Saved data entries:

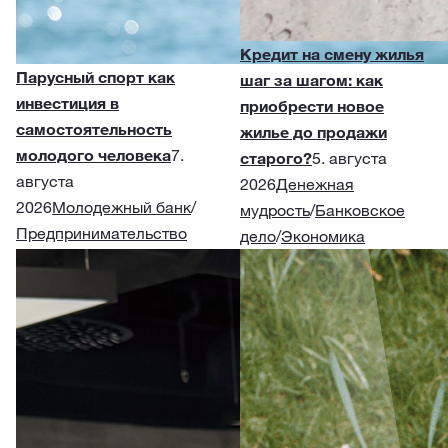
Кредит на смену жилья
Парусный спорт как
шаг за шагом: как
инвестиция в
приобрести новое
самостоятельность
жилье до продажи
молодого человека
7.
старого?
5. августа
августа
2026
Денежная
2026
Молодежный банк
/
мудрость
/
Банковское
Предпринимательство
дело
/
Экономика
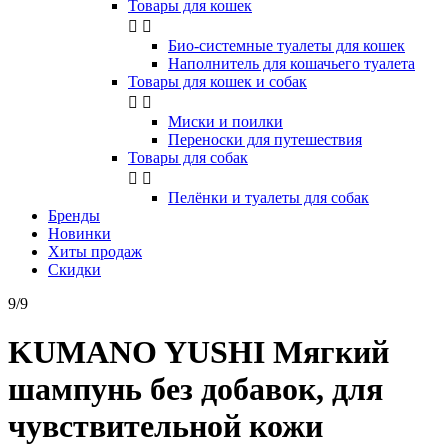
Товары для кошек


Био-системные туалеты для кошек
Наполнитель для кошачьего туалета
Товары для кошек и собак


Миски и поилки
Переноски для путешествия
Товары для собак


Пелёнки и туалеты для собак
Бренды
Новинки
Хиты продаж
Скидки
9/9
KUMANO YUSHI Мягкий
шампунь без добавок, для
чувствительной кожи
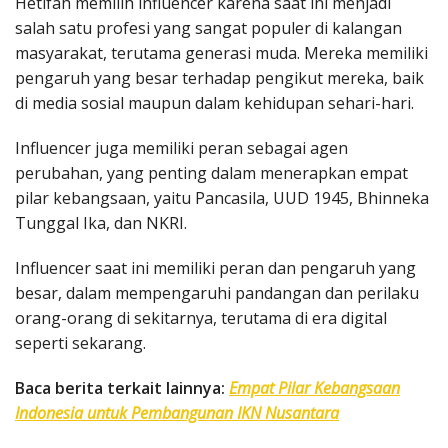
Hetifah memilih influencer karena saat ini menjadi
salah satu profesi yang sangat populer di kalangan
masyarakat, terutama generasi muda. Mereka memiliki
pengaruh yang besar terhadap pengikut mereka, baik
di media sosial maupun dalam kehidupan sehari-hari.
Influencer juga memiliki peran sebagai agen
perubahan, yang penting dalam menerapkan empat
pilar kebangsaan, yaitu Pancasila, UUD 1945, Bhinneka
Tunggal Ika, dan NKRI.
Influencer saat ini memiliki peran dan pengaruh yang
besar, dalam mempengaruhi pandangan dan perilaku
orang-orang di sekitarnya, terutama di era digital
seperti sekarang.
Baca berita terkait lainnya:
Empat Pilar Kebangsaan
Indonesia untuk Pembangunan IKN Nusantara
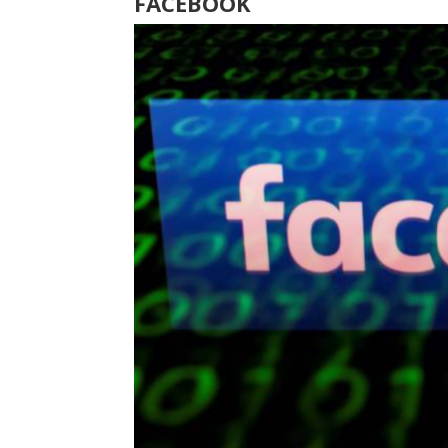
FACEBOOK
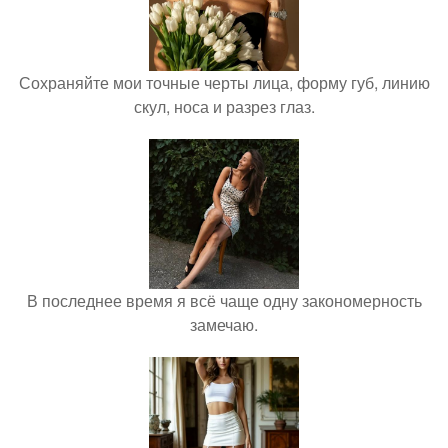
Сохраняйте мои точные черты лица, форму губ, линию
скул, носа и разрез глаз.
В последнее время я всё чаще одну закономерность
замечаю.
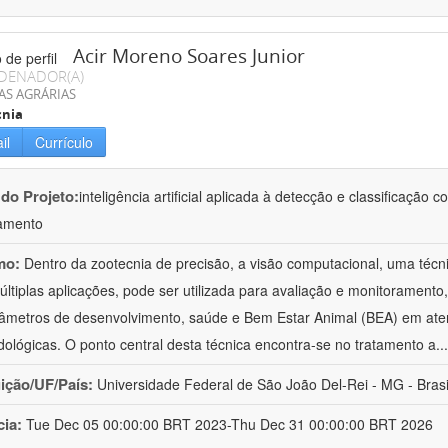
Acir Moreno Soares Junior
DENADOR(A)
AS AGRÁRIAS
cnia
il
Currículo
 do Projeto:
inteligência artificial aplicada à detecção e classificaçã
amento
mo:
Dentro da zootecnia de precisão, a visão computacional, uma técni
ltiplas aplicações, pode ser utilizada para avaliação e monitoramento, 
âmetros de desenvolvimento, saúde e Bem Estar Animal (BEA) em ate
ológicas. O ponto central desta técnica encontra-se no tratamento a
..
uição/UF/País:
Universidade Federal de São João Del-Rei - MG - Brasi
cia:
Tue Dec 05 00:00:00 BRT 2023-Thu Dec 31 00:00:00 BRT 2026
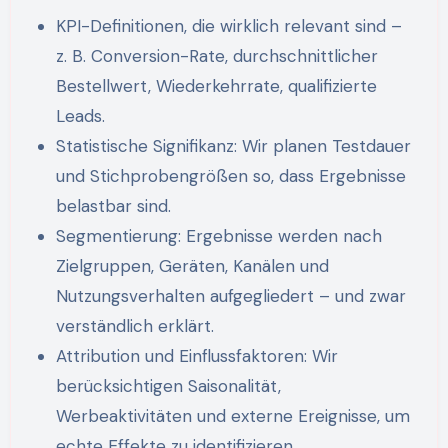
KPI-Definitionen, die wirklich relevant sind –
z. B. Conversion-Rate, durchschnittlicher
Bestellwert, Wiederkehrrate, qualifizierte
Leads.
Statistische Signifikanz: Wir planen Testdauer
und Stichprobengrößen so, dass Ergebnisse
belastbar sind.
Segmentierung: Ergebnisse werden nach
Zielgruppen, Geräten, Kanälen und
Nutzungsverhalten aufgegliedert – und zwar
verständlich erklärt.
Attribution und Einflussfaktoren: Wir
berücksichtigen Saisonalität,
Werbeaktivitäten und externe Ereignisse, um
echte Effekte zu identifizieren.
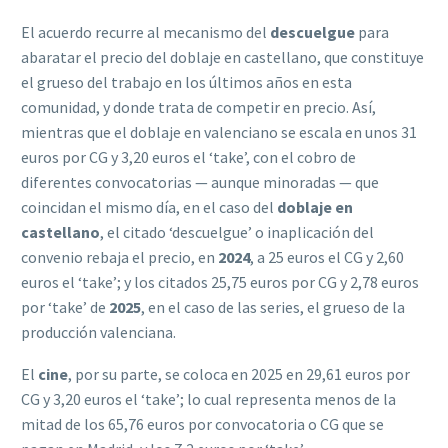
El acuerdo recurre al mecanismo del
descuelgue
para
abaratar el precio del doblaje en castellano, que constituye
el grueso del trabajo en los últimos años en esta
comunidad, y donde trata de competir en precio. Así,
mientras que el doblaje en valenciano se escala en unos 31
euros por CG y 3,20 euros el ‘take’, con el cobro de
diferentes convocatorias — aunque minoradas — que
coincidan el mismo día, en el caso del
doblaje en
castellano
, el citado ‘descuelgue’ o inaplicación del
convenio rebaja el precio, en
2024
, a 25 euros el CG y 2,60
euros el ‘take’; y los citados 25,75 euros por CG y 2,78 euros
por ‘take’ de
2025
, en el caso de las series, el grueso de la
producción valenciana.
El
cine
, por su parte, se coloca en 2025 en 29,61 euros por
CG y 3,20 euros el ‘take’; lo cual representa menos de la
mitad de los 65,76 euros por convocatoria o CG que se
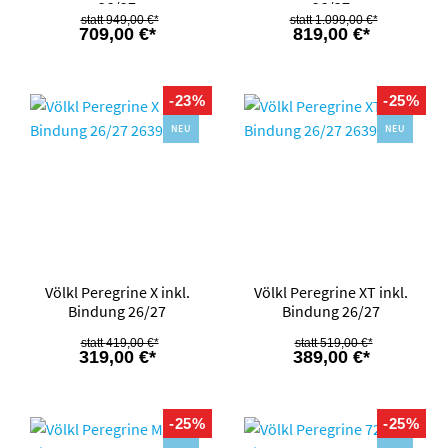
26/27
26/27
949,00 €*
1.099,00 €*
709,00 €*
819,00 €*
-23%
-25%
NEU
NEU
Völkl Peregrine X inkl.
Völkl Peregrine XT inkl.
Bindung 26/27
Bindung 26/27
419,00 €*
519,00 €*
319,00 €*
389,00 €*
-25%
-25%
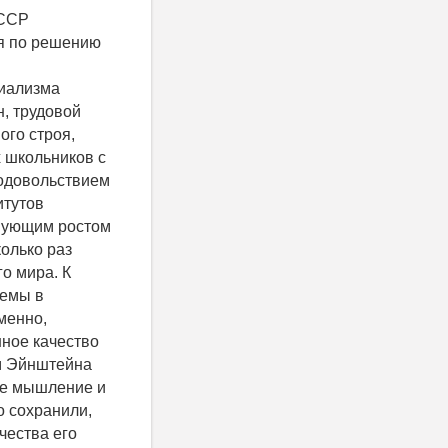
шегося в России рыночного способа во всех сферах отношений (вперед деньги - потом возможное решение). Изложенные доводы и обострение той же самой проблемы на 22.02.2017 г. в мировом сообществе позволяют утверждать, что цели Указа могут быть достигнуты только при том условии, что в основу программы, т.е. новой АНТП, будут положены добытые наукой знания, на основе которых: -- будут установлены причины тяжелого состояния сельского хозяйства, -- будет вскрыта сущность причин, -- будут предл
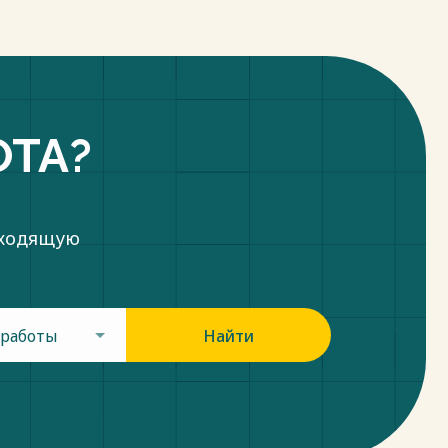
ОТА?
дходящую
 работы
Найти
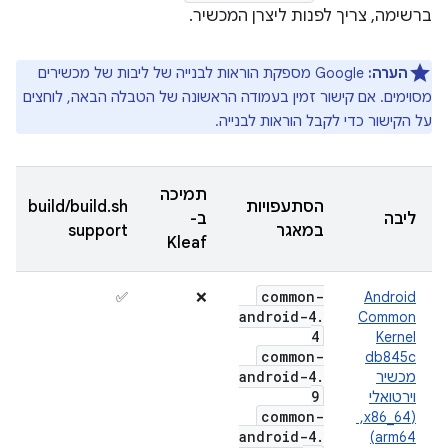
ברשימה, צריך לפנות ליצרן המכשיר.
הערה:
Google מספקת הוראות לבנייה של ליבות של מכשירים
מסוימים. אם קישור זמין בעמודה הראשונה של הטבלה הבאה, לוחצים
על הקישור כדי לקבל הוראות לבנייה.
תמיכה
הסתעפויות
build/build.sh
ליבה
ב-
במאגר
support
Kleaf
common-
✅
❌
Android
android-4
.
Common
4
Kernel
common-
db845c
android-4
.
מכשיר
9
וירטואלי
common-
(x86_64, ‏
android-4
.
arm64)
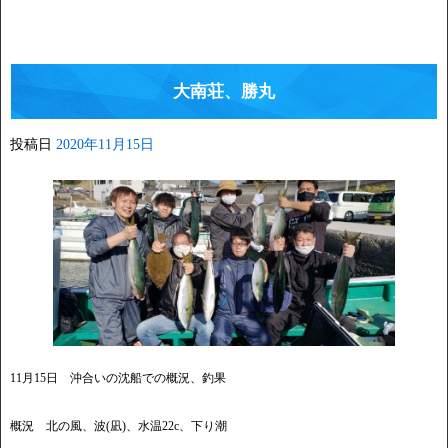
大南荘、勝丸
投稿日
2020年11月15日
11月15日 沖合いの沈船での概況、釣果
概況 北の風、波(凪)、水温22c、下り潮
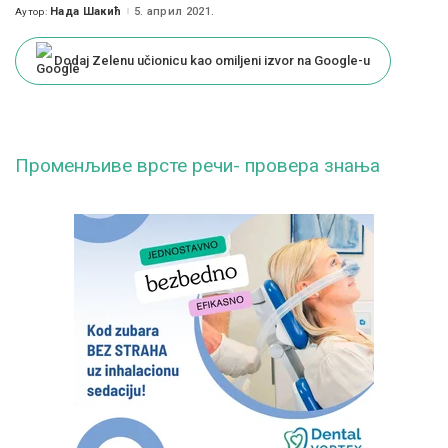
Нада Шакић
5. април 2021.
Аутор:
Posted
by
Dodaj Zelenu učionicu kao omiljeni izvor na Google-u
Променљиве врсте речи- провера знања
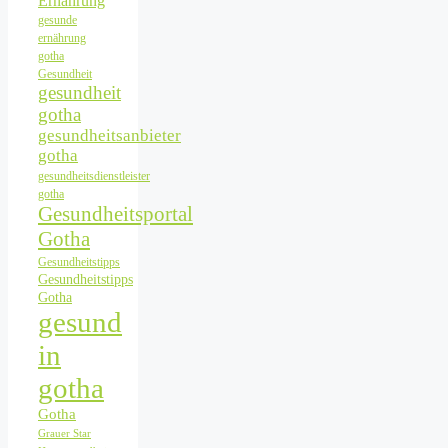
Ernährung
gesunde
ernährung
gotha
Gesundheit
gesundheit
gotha
gesundheitsanbieter
gotha
gesundheitsdienstleister
gotha
Gesundheitsportal
Gotha
Gesundheitstipps
Gesundheitstipps
Gotha
gesund
in
gotha
Gotha
Grauer Star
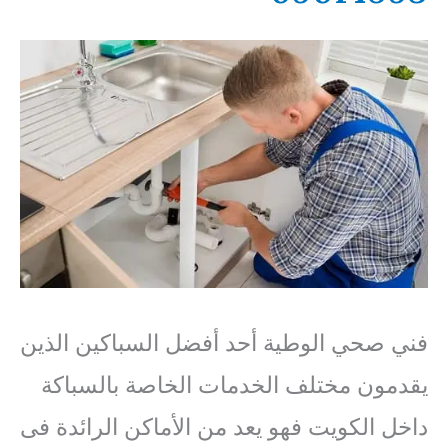
فني صحي الوطية أحد أفضل السباكين الذين
يقدمون مختلف الخدمات الخاصة بالسباكة
داخل الكويت فهو يعد من الأماكن الرائدة فى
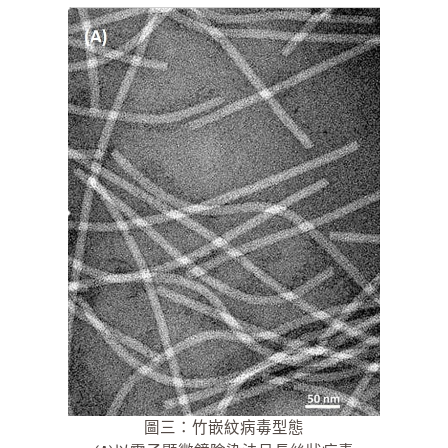
圖三：竹嵌紋病毒型態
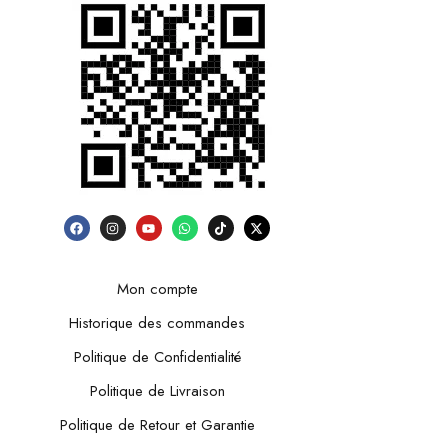
Mon compte
Historique des commandes
Politique de Confidentialité
Politique de Livraison
Politique de Retour et Garantie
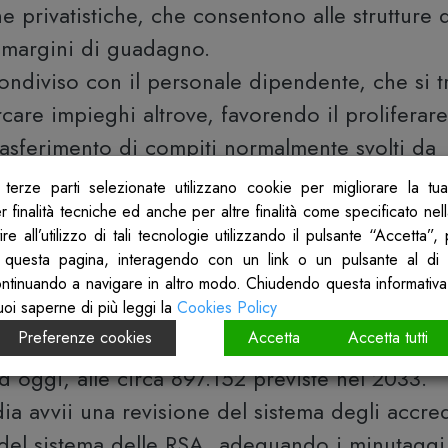
privatistiche, che consentono alle strutture di
 margini di guadagno.
diviso con il personale dipendente, che si t
rcare impieghi altrove, favorendo il proliferar
 trasferimento di compiti normalmente svolti da
che e competenze più elevate ad altri operatori,
terze parti selezionate utilizzano cookie per migliorare la tu
e e meno qualificata (Regione Lombardia, Del
 finalità tecniche ed anche per altre finalità come specificato nel
re all’utilizzo di tali tecnologie utilizzando il pulsante “Accetta”
 questa pagina, interagendo con un link o un pulsante al di 
nta i dubbi sulla tenuta di un sistema che d
ontinuando a navigare in altro modo. Chiudendo questa informativa
uoi saperne di più leggi la
Cookies Policy
 della popolazione over65 in Lombardia che,
Preferenze cookies
Accetta
Accetta tutti
lle 759.100 persone censite nel 2023, 562.000
ad oggi, alle circa 897.152 previste nel 2033.
 avvii una revisione del sistema degli accre
del sistema delle RSA, adeguando i minutaggi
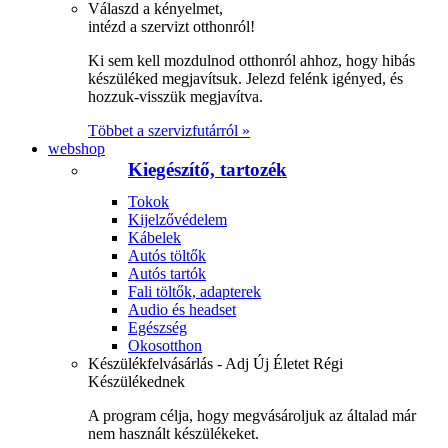
Válaszd a kényelmet,
intézd a szervizt otthonról!
Ki sem kell mozdulnod otthonról ahhoz, hogy hibás
készüléked megjavítsuk. Jelezd felénk igényed, és
hozzuk-visszük megjavítva.
Többet a szervizfutárról »
webshop
Kiegészítő, tartozék
Tokok
Kijelzővédelem
Kábelek
Autós töltők
Autós tartók
Fali töltők, adapterek
Audio és headset
Egészség
Okosotthon
Készülékfelvásárlás - Adj Új Életet Régi
Készülékednek
A program célja, hogy megvásároljuk az általad már
nem használt készülékeket.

## Work instructions
In the entries above, find every line with the word "memiliki" and list it.

## Worked solution
masyarakat, terutama generasi muda. Mereka memiliki
Influencer juga memiliki peran sebagai agen
Influencer saat ini memiliki peran dan pengaruh yang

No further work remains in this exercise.